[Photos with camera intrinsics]
********************
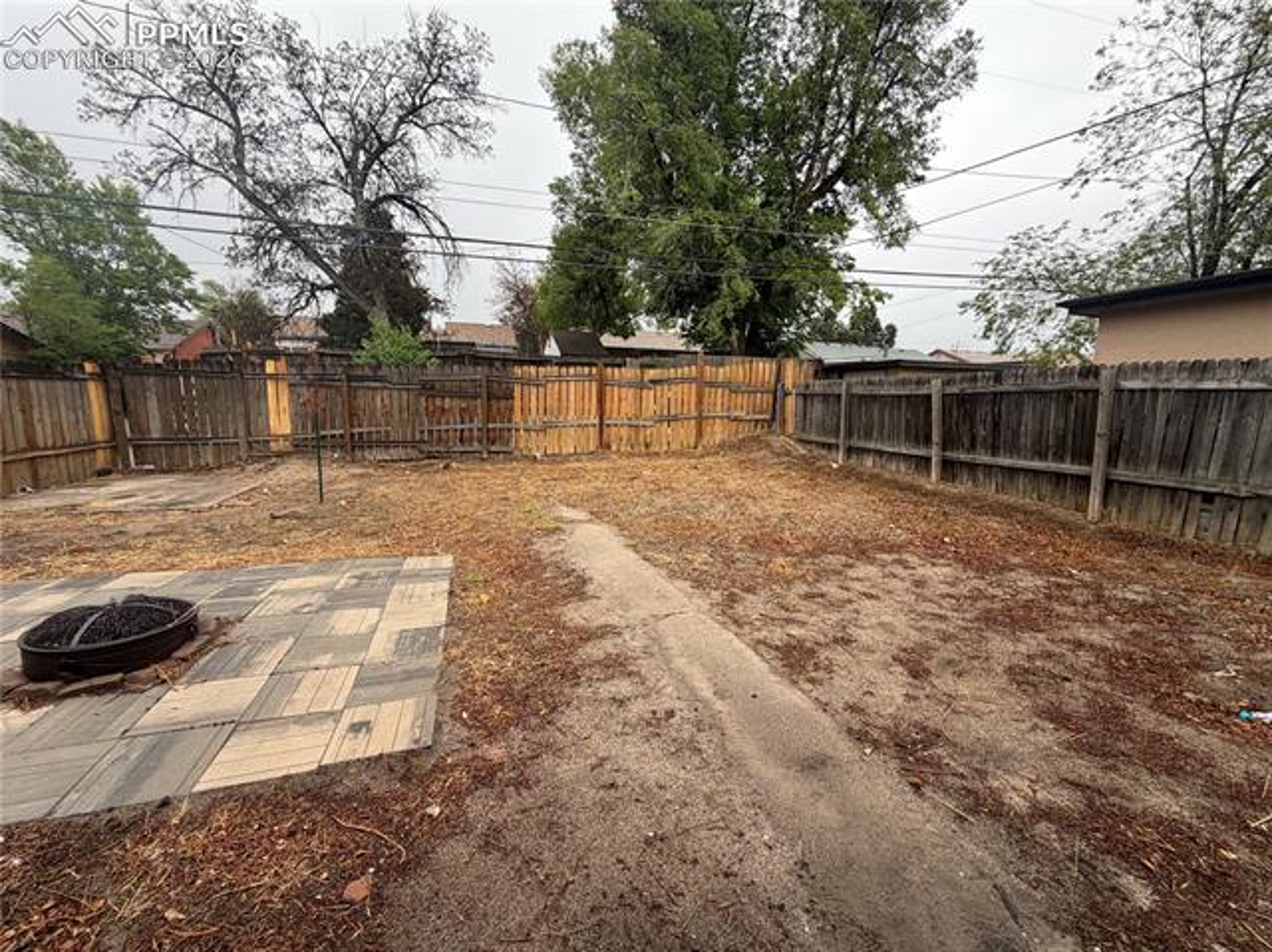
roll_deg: +1.5
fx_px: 514
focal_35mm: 14
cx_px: 636
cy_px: 476
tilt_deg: -11.6
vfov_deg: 85.6
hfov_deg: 102.1
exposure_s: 1/220
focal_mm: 2.22
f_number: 2.2
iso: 40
********************
Nothing but the lines from the one with "vfov_deg: 85.6" through the end of the data above should be reproduced, each exactly, both ends included.

- RESULT BELOW -
vfov_deg: 85.6
hfov_deg: 102.1
exposure_s: 1/220
focal_mm: 2.22
f_number: 2.2
iso: 40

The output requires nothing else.